** SHORT EXERCISE A **
Before the passage on the island setting of Super Mario Sunshine, list every purpose that the passage says the island setting serves.
** SHORT EXERCISE B **
Carry on the passage about the island setting of Super Mario Sunshine from its final sentence.

Sunshine’s narrative begins with Mario, Peach and a few friends heading to the island for a trip, a rare example of a game beginning with its hero attempting to go on holiday (the backstory of Super Mario World establishes a similar scenario). The island acts as a pseudo-open world structure, allowing the player to access various different levels from the central hub of ‘Delfino Plaza’. Though it doesn’t necessarily integrate exceptionally well with all design elements, the island setting does serve several purposes. Firstly, it foregrounds the water-based mechanics central to the game: Mario is tasked with cleaning up a strange colourful goo that has covered parts of the island using a glorified pressure washer. Secondly, it layers the sense of exploration inherent in 3D Mario games: whilst Mario had explored many different lands before, this time he’s ostensibly a tourist! Finally, the differences in environment and terrain compared to prequel Super Mario 64 (1996) – in tandem with the aforementioned water mechanics – serve to mark Sunshine out as a very different sort of Mario game. Indeed, for many it is the black sheep of the series. The setting thus helps provide the game with a unique identity within a series that is often accused of overly familiar world designs and aesthetics.

** ENTRIES SHOWN **
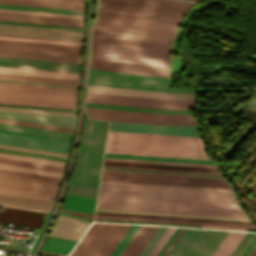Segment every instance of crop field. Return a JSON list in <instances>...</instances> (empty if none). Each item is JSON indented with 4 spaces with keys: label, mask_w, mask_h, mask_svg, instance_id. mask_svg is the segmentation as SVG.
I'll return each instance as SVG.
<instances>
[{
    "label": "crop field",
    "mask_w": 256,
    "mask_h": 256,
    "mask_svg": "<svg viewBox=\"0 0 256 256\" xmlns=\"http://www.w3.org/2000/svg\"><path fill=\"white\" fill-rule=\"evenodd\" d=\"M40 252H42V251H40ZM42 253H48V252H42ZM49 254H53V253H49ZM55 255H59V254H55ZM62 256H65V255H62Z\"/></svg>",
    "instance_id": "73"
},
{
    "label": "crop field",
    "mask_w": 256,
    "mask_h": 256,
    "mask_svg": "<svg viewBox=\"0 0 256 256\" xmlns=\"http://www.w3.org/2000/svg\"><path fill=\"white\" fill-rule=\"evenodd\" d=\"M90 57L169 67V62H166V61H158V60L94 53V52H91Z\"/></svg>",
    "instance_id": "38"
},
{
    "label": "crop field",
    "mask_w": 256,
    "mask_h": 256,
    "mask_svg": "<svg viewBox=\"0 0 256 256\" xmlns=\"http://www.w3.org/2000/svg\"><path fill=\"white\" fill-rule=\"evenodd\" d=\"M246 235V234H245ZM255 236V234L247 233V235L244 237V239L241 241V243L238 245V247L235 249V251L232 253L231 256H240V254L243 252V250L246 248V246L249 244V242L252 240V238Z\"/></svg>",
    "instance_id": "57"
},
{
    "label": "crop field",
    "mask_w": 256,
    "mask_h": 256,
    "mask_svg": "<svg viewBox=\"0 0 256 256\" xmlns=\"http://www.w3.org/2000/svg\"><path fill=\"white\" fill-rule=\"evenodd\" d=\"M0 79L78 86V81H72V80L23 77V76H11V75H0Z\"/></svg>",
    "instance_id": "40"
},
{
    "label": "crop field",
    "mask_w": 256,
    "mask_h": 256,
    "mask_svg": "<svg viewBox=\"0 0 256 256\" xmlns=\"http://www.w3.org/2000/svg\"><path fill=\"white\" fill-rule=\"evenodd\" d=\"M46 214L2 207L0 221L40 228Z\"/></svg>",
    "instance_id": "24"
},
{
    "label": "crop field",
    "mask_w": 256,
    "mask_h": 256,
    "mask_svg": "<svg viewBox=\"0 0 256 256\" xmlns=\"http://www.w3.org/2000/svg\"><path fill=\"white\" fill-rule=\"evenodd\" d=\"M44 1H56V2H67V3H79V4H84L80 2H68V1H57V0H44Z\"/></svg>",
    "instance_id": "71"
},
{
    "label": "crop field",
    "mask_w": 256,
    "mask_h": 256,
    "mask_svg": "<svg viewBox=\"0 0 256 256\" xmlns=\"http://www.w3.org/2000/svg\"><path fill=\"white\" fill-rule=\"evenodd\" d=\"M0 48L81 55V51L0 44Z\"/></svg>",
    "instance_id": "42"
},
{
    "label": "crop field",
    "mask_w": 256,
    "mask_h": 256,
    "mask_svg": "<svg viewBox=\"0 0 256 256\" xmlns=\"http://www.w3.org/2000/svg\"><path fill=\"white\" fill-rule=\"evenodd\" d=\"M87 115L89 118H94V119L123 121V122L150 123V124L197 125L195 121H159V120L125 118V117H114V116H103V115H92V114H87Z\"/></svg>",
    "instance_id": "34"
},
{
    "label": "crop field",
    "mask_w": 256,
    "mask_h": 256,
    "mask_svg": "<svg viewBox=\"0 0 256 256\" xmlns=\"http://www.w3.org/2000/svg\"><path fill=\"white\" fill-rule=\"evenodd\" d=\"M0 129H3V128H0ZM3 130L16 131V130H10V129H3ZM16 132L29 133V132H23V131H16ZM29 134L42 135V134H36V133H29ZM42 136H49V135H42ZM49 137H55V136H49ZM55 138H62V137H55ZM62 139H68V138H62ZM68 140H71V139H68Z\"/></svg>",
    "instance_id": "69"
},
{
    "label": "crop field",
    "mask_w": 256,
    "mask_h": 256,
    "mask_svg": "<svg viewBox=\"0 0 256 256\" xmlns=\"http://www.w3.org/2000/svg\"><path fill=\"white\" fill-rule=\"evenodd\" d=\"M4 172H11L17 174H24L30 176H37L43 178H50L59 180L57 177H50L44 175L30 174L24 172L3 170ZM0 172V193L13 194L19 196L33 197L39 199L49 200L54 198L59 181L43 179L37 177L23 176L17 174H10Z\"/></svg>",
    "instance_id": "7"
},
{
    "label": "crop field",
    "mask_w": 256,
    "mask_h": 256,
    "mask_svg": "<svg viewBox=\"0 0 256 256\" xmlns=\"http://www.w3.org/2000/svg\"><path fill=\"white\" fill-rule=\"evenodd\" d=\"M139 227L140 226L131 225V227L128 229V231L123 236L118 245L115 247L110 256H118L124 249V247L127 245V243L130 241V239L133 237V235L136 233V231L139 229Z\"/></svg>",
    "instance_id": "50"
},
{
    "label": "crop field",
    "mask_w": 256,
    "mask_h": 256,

** RIGHT ANSWER A **
- It foregrounds the water-based mechanics central to the game, with Mario cleaning up a strange colorful goo using a glorified pressure washer.
- It layers the sense of exploration inherent in 3D Mario games, since Mario is ostensibly a tourist this time.
- Together with the water mechanics, its differences in environment and terrain from Super Mario 64 mark Sunshine out as a very different sort of Mario game.

** RIGHT ANSWER B **
Sunshine

Perhaps the game-islands most functionally similar to real-world experiences of tropical islands are the two found in the Animal Crossing series. The first, known simply as ‘Animal Island’, appeared in the original Animal Crossing (2001) and featured several elements and mechanics intended to make it feel like a vacation-type area: it can only be reached by boat; it has a large, empty bungalow for use by the player-avatar; it has coconut trees that drop their fruit, which along with beach-strewn shells can be collected; items and furniture exclusive to the island include a life ring, surfboard and ukelele; and the season, which changes in the main town, is constantly ‘summer’ on the island. The player-avatar can even get a tan, or become sunburnt if not careful!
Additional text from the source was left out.